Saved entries
....
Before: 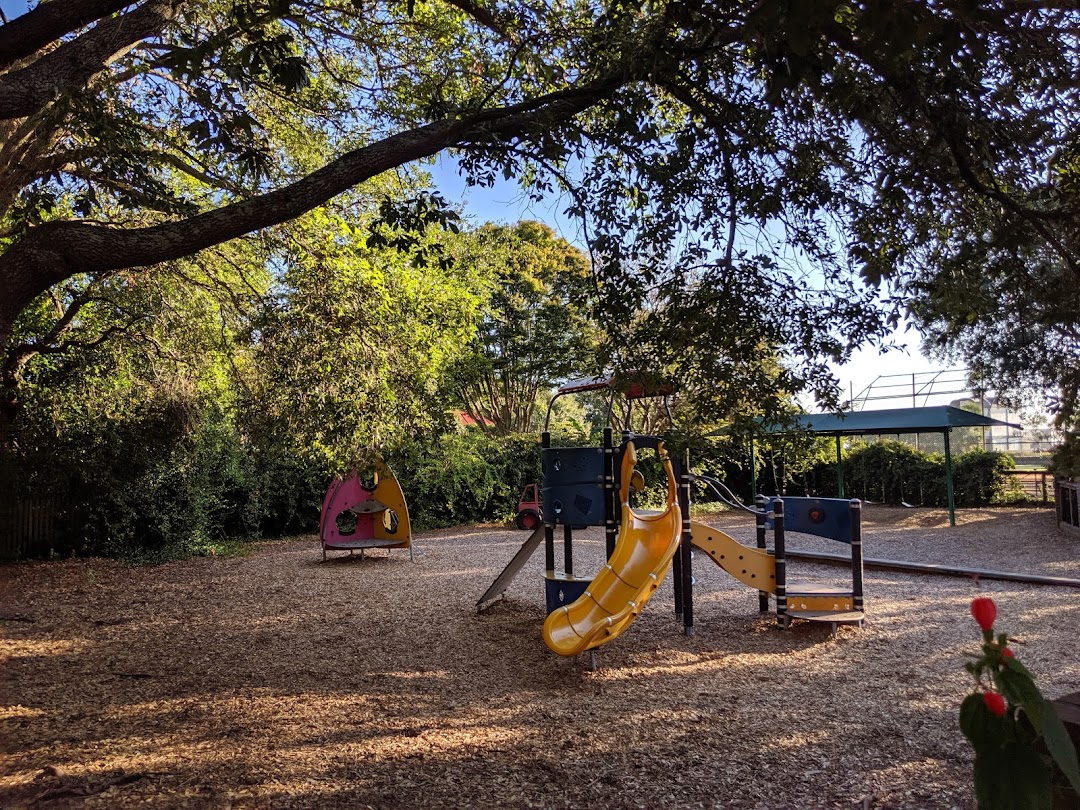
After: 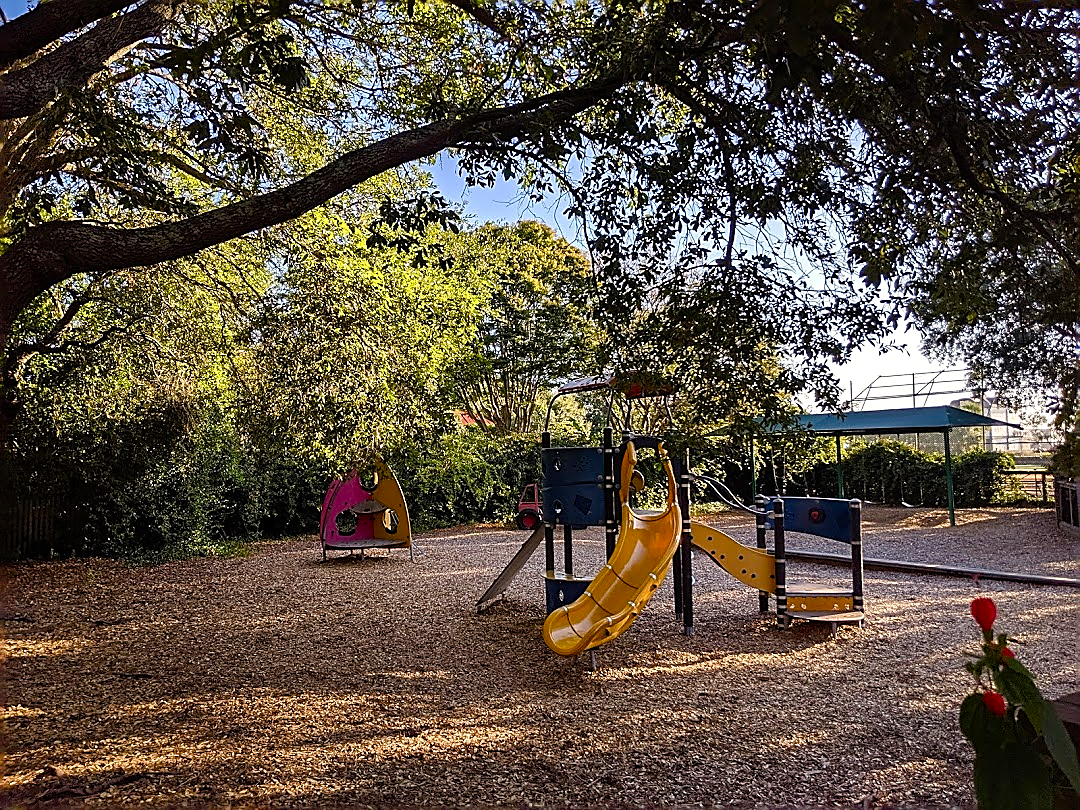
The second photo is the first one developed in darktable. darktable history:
sharpen: radius 1.39, amount 1.263, threshold 0.607
color balance rgb: highlights gain › chroma 1.684%, highlights gain › hue 56.24°, perceptual saturation grading › global saturation 20%, perceptual saturation grading › highlights -25.026%, perceptual saturation grading › shadows 49.464%, contrast 4.967%
tone equalizer: smoothing diameter 24.95%, edges refinement/feathering 10.71, preserve details guided filter
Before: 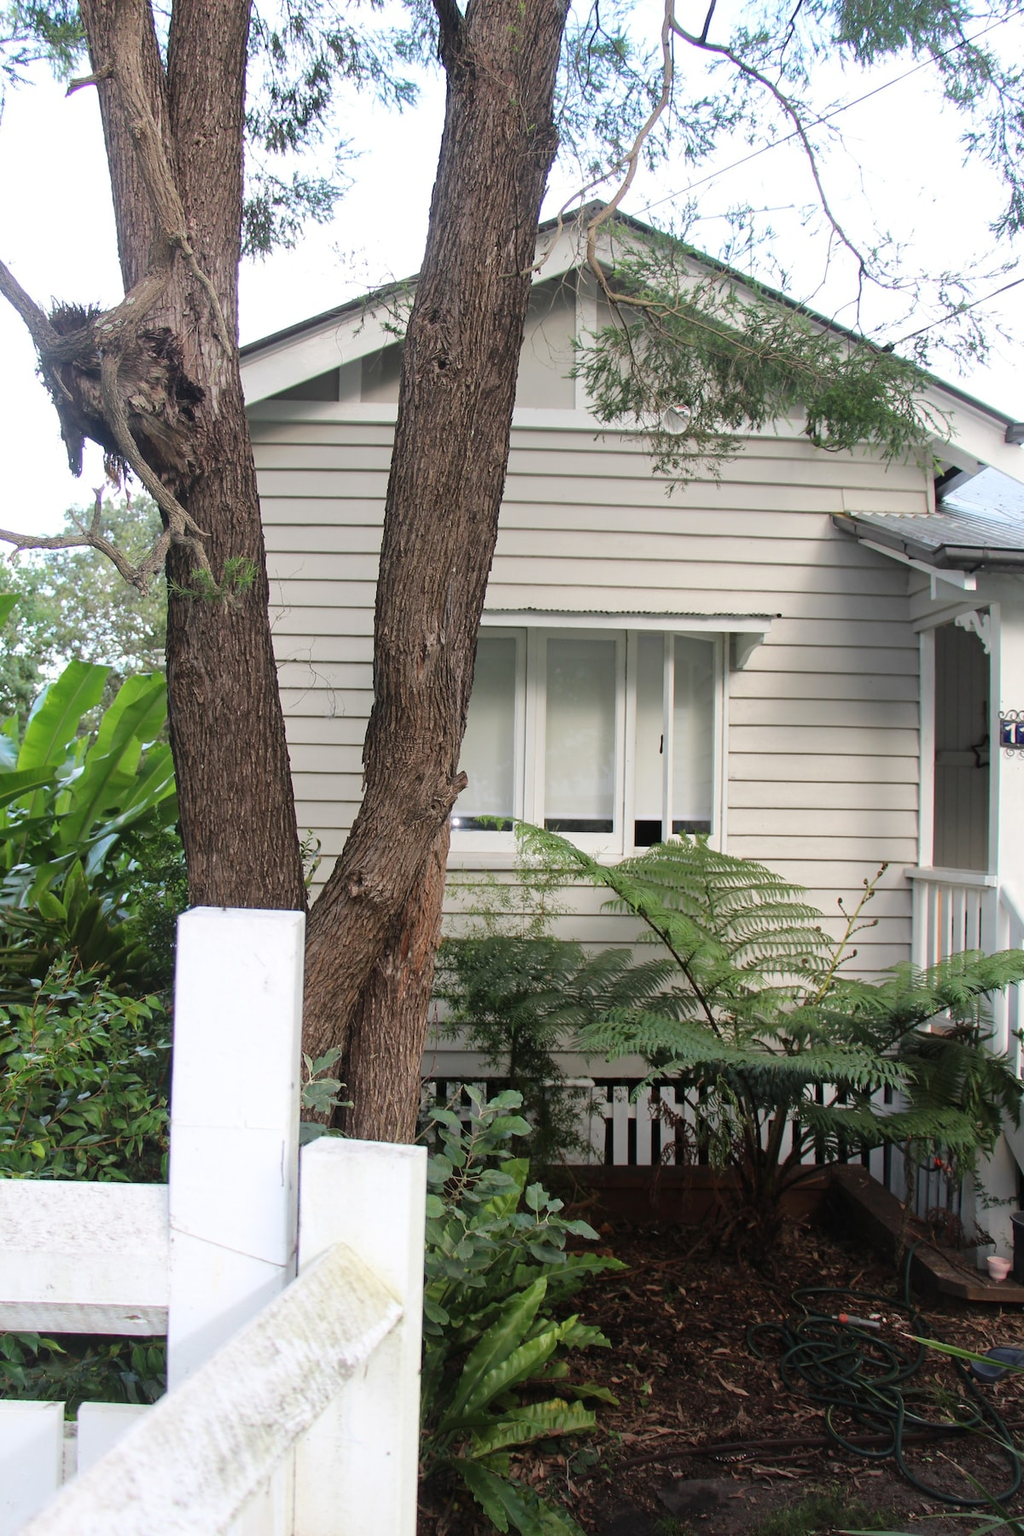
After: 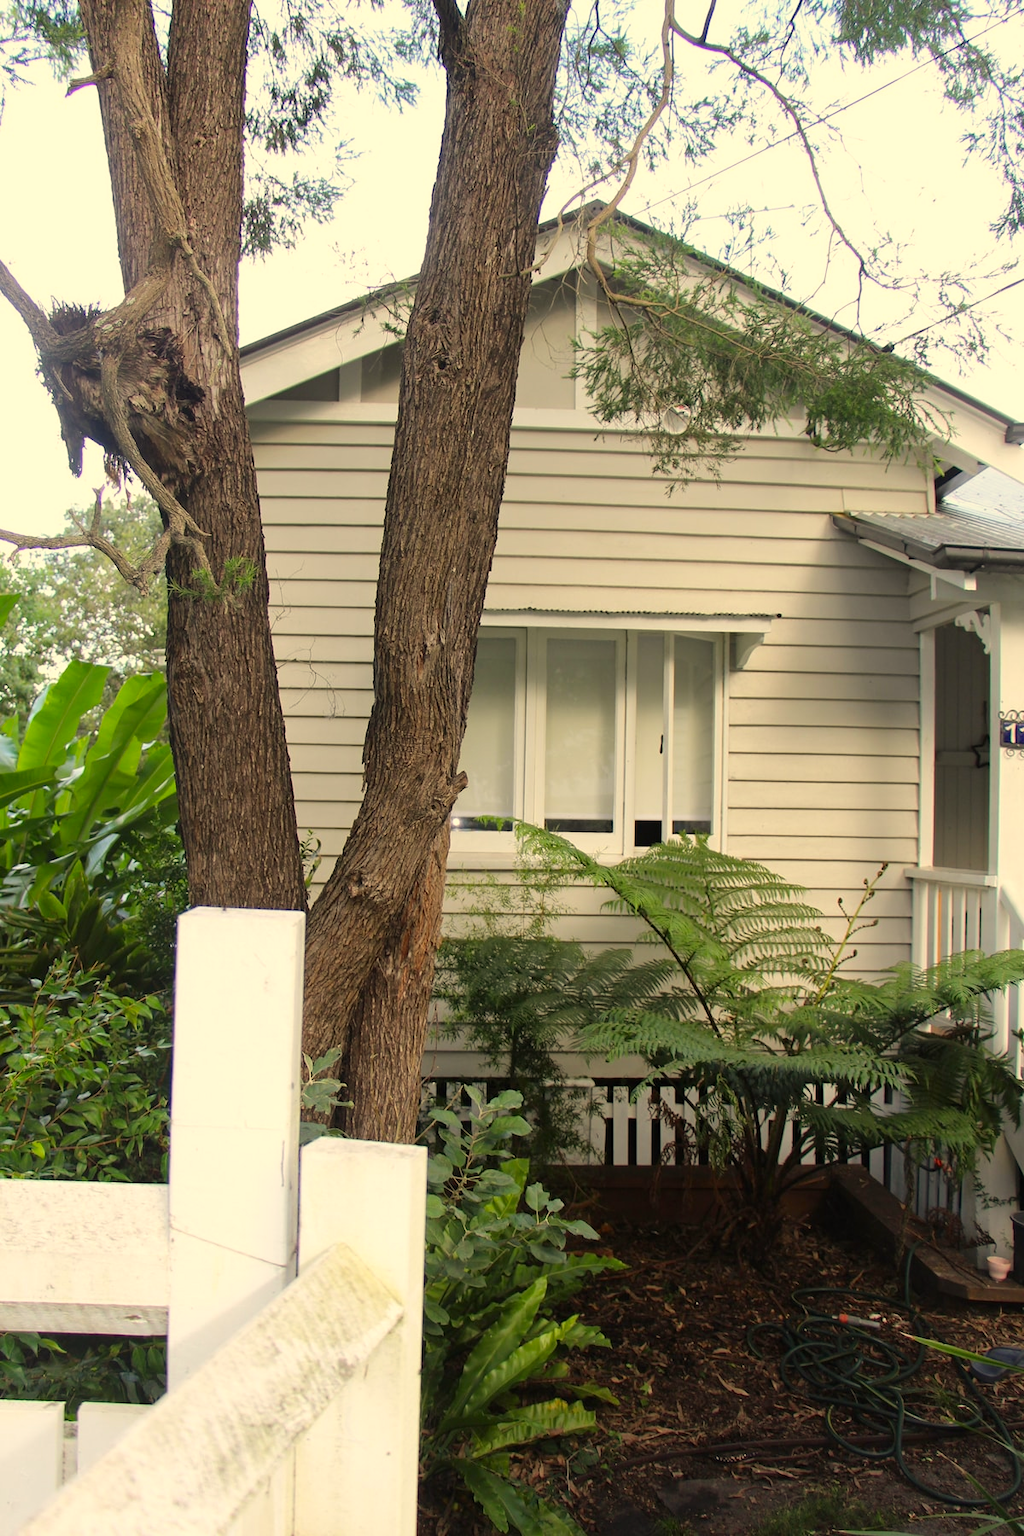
....
THE PROBLEM:
Copy the text of every row above word for word. Leave out the pictures.

EXERCISE SOLUTION:
Before: 
After: 
The second photo is the first one developed in darktable. darktable history:
sharpen: radius 1.39, amount 1.263, threshold 0.607
color balance rgb: highlights gain › chroma 1.684%, highlights gain › hue 56.24°, perceptual saturation grading › global saturation 20%, perceptual saturation grading › highlights -25.026%, perceptual saturation grading › shadows 49.464%, contrast 4.967%
tone equalizer: smoothing diameter 24.95%, edges refinement/feathering 10.71, preserve details guided filter
Before: 
After: 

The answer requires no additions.